◆ **The task**: The answer should consist of all the entries, repeated word for word.

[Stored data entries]

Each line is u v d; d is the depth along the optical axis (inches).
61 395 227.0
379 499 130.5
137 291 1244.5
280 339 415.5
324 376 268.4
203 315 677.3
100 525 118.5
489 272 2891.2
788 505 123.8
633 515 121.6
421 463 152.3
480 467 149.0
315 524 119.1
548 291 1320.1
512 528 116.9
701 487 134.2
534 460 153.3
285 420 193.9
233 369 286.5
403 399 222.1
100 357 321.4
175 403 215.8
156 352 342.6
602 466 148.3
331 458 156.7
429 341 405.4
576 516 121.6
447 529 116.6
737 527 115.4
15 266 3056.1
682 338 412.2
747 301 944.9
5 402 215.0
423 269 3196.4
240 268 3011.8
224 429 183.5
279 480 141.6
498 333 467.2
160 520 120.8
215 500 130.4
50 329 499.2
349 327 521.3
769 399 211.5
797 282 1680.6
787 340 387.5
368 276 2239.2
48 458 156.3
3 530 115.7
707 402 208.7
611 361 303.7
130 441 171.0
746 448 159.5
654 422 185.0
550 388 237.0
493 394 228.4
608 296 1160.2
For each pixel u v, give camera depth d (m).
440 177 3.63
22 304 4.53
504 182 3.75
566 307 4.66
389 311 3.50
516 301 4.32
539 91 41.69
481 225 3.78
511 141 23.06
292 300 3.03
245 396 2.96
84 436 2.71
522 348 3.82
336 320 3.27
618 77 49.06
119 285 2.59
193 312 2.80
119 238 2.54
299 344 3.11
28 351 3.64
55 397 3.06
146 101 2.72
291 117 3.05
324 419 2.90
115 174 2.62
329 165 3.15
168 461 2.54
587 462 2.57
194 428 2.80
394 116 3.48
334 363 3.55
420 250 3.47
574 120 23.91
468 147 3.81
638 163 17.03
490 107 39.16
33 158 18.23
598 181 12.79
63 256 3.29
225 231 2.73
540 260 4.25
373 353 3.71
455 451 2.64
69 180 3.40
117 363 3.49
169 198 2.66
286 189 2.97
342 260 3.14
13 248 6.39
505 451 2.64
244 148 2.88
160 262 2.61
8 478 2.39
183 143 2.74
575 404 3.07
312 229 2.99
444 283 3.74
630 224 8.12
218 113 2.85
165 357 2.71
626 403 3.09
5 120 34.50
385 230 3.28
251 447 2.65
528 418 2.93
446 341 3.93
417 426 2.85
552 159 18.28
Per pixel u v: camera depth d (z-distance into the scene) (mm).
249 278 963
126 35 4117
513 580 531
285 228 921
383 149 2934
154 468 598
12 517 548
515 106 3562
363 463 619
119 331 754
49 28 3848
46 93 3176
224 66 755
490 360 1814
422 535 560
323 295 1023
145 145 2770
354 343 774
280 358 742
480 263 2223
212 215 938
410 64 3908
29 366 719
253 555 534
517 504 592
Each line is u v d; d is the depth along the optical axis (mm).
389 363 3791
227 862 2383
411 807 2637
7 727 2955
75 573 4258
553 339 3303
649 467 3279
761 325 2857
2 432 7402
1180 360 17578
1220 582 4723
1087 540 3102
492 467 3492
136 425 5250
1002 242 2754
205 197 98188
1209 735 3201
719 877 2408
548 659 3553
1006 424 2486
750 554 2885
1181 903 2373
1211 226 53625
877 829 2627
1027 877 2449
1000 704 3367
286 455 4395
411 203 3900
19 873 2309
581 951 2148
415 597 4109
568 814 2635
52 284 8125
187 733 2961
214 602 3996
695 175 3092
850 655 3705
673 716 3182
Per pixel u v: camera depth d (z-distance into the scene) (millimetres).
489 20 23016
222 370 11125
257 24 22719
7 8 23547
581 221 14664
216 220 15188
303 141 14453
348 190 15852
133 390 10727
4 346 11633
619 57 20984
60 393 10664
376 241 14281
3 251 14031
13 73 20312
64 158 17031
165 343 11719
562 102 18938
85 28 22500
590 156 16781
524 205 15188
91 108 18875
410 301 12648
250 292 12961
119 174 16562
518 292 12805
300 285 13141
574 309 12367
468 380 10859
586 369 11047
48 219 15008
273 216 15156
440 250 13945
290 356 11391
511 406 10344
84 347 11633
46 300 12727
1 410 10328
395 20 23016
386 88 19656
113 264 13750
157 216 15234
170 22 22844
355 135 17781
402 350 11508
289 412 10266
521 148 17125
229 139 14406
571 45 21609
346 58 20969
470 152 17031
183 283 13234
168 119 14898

◆ **Your solution**:
Each line is u v d; d is the depth along the optical axis (inches).
61 395 227.0
379 499 130.5
137 291 1244.5
280 339 415.5
324 376 268.4
203 315 677.3
100 525 118.5
489 272 2891.2
788 505 123.8
633 515 121.6
421 463 152.3
480 467 149.0
315 524 119.1
548 291 1320.1
512 528 116.9
701 487 134.2
534 460 153.3
285 420 193.9
233 369 286.5
403 399 222.1
100 357 321.4
175 403 215.8
156 352 342.6
602 466 148.3
331 458 156.7
429 341 405.4
576 516 121.6
447 529 116.6
737 527 115.4
15 266 3056.1
682 338 412.2
747 301 944.9
5 402 215.0
423 269 3196.4
240 268 3011.8
224 429 183.5
279 480 141.6
498 333 467.2
160 520 120.8
215 500 130.4
50 329 499.2
349 327 521.3
769 399 211.5
797 282 1680.6
787 340 387.5
368 276 2239.2
48 458 156.3
3 530 115.7
707 402 208.7
611 361 303.7
130 441 171.0
746 448 159.5
654 422 185.0
550 388 237.0
493 394 228.4
608 296 1160.2
For each pixel u v, give camera depth d (m).
440 177 3.63
22 304 4.53
504 182 3.75
566 307 4.66
389 311 3.50
516 301 4.32
539 91 41.69
481 225 3.78
511 141 23.06
292 300 3.03
245 396 2.96
84 436 2.71
522 348 3.82
336 320 3.27
618 77 49.06
119 285 2.59
193 312 2.80
119 238 2.54
299 344 3.11
28 351 3.64
55 397 3.06
146 101 2.72
291 117 3.05
324 419 2.90
115 174 2.62
329 165 3.15
168 461 2.54
587 462 2.57
194 428 2.80
394 116 3.48
334 363 3.55
420 250 3.47
574 120 23.91
468 147 3.81
638 163 17.03
490 107 39.16
33 158 18.23
598 181 12.79
63 256 3.29
225 231 2.73
540 260 4.25
373 353 3.71
455 451 2.64
69 180 3.40
117 363 3.49
169 198 2.66
286 189 2.97
342 260 3.14
13 248 6.39
505 451 2.64
244 148 2.88
160 262 2.61
8 478 2.39
183 143 2.74
575 404 3.07
312 229 2.99
444 283 3.74
630 224 8.12
218 113 2.85
165 357 2.71
626 403 3.09
5 120 34.50
385 230 3.28
251 447 2.65
528 418 2.93
446 341 3.93
417 426 2.85
552 159 18.28
Per pixel u v: camera depth d (z-distance into the scene) (mm).
249 278 963
126 35 4117
513 580 531
285 228 921
383 149 2934
154 468 598
12 517 548
515 106 3562
363 463 619
119 331 754
49 28 3848
46 93 3176
224 66 755
490 360 1814
422 535 560
323 295 1023
145 145 2770
354 343 774
280 358 742
480 263 2223
212 215 938
410 64 3908
29 366 719
253 555 534
517 504 592
Each line is u v d; d is the depth along the optical axis (mm).
389 363 3791
227 862 2383
411 807 2637
7 727 2955
75 573 4258
553 339 3303
649 467 3279
761 325 2857
2 432 7402
1180 360 17578
1220 582 4723
1087 540 3102
492 467 3492
136 425 5250
1002 242 2754
205 197 98188
1209 735 3201
719 877 2408
548 659 3553
1006 424 2486
750 554 2885
1181 903 2373
1211 226 53625
877 829 2627
1027 877 2449
1000 704 3367
286 455 4395
411 203 3900
19 873 2309
581 951 2148
415 597 4109
568 814 2635
52 284 8125
187 733 2961
214 602 3996
695 175 3092
850 655 3705
673 716 3182
Per pixel u v: camera depth d (z-distance into the scene) (millimetres).
489 20 23016
222 370 11125
257 24 22719
7 8 23547
581 221 14664
216 220 15188
303 141 14453
348 190 15852
133 390 10727
4 346 11633
619 57 20984
60 393 10664
376 241 14281
3 251 14031
13 73 20312
64 158 17031
165 343 11719
562 102 18938
85 28 22500
590 156 16781
524 205 15188
91 108 18875
410 301 12648
250 292 12961
119 174 16562
518 292 12805
300 285 13141
574 309 12367
468 380 10859
586 369 11047
48 219 15008
273 216 15156
440 250 13945
290 356 11391
511 406 10344
84 347 11633
46 300 12727
1 410 10328
395 20 23016
386 88 19656
113 264 13750
157 216 15234
170 22 22844
355 135 17781
402 350 11508
289 412 10266
521 148 17125
229 139 14406
571 45 21609
346 58 20969
470 152 17031
183 283 13234
168 119 14898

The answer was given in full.